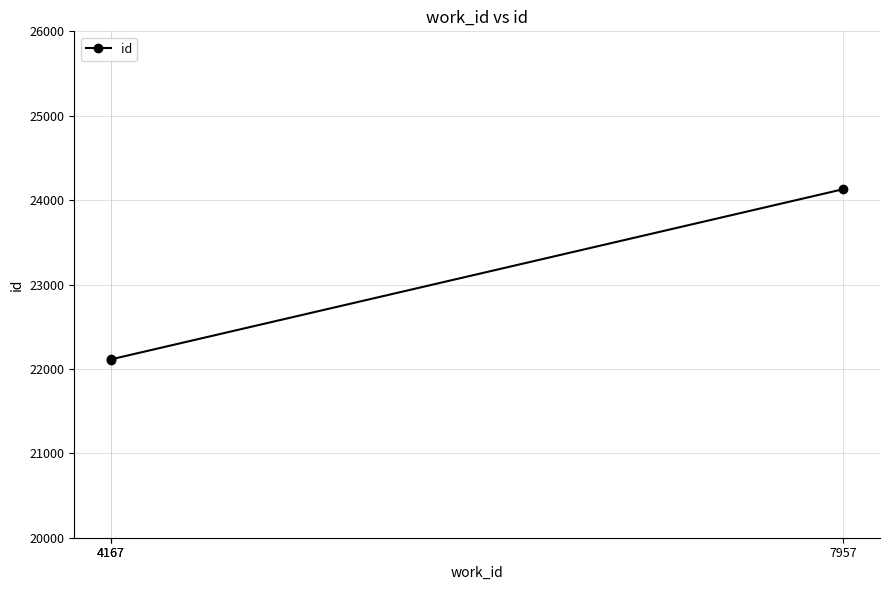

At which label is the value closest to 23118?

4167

...

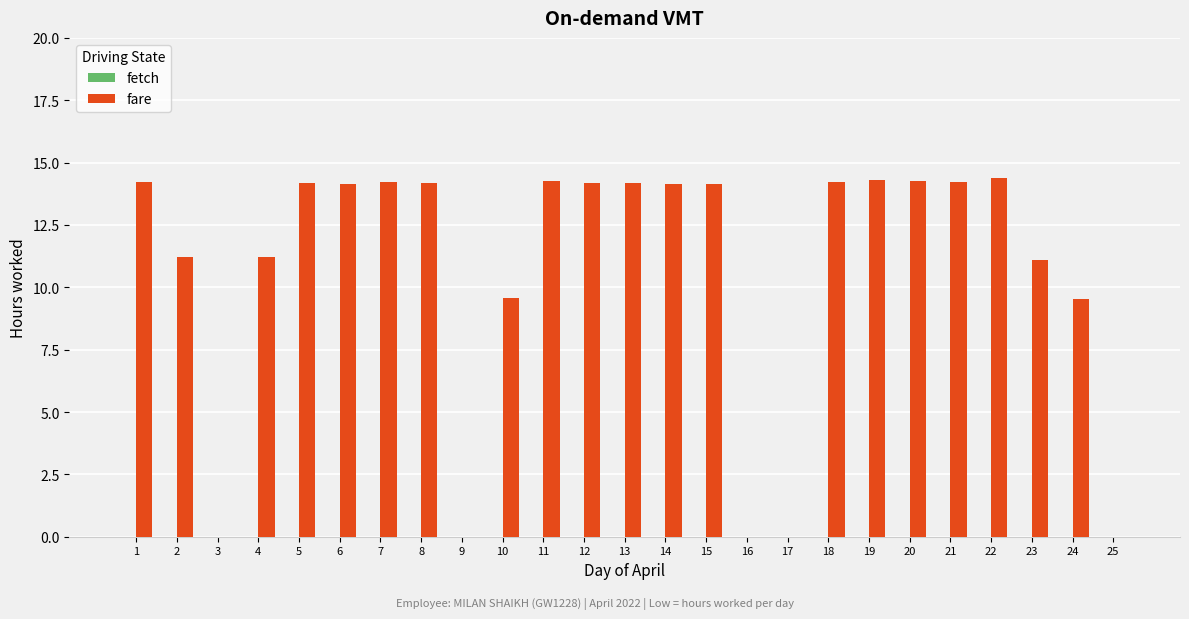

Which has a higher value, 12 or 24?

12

---

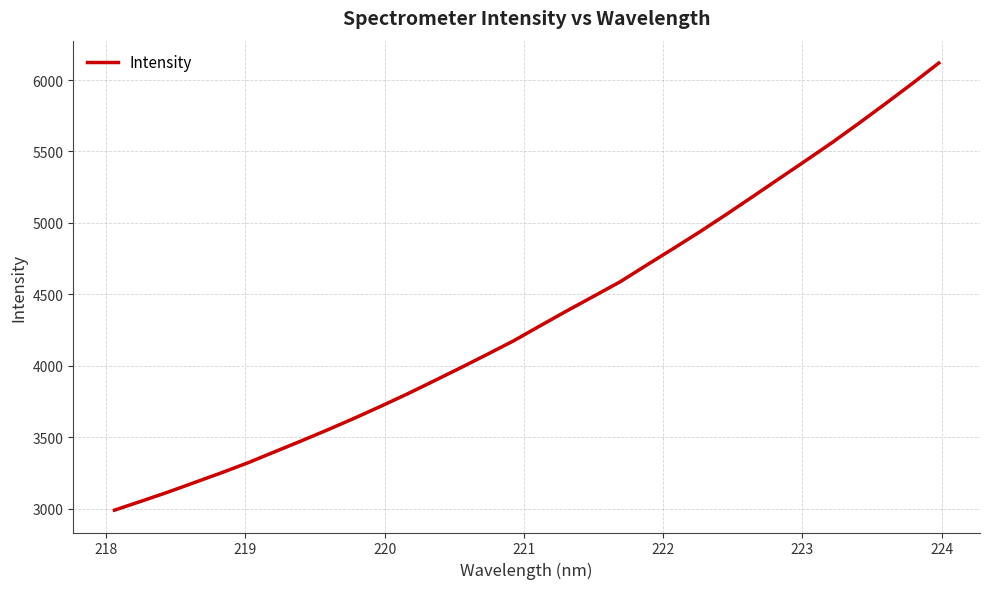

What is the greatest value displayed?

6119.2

## TRY IT:
Please pull out every line in the entries above that contains the word "value", treating uppercase and lowercase as different.

## RESPONSE:
At which label is the value closest to 23118?
Which has a higher value, 12 or 24?
What is the greatest value displayed?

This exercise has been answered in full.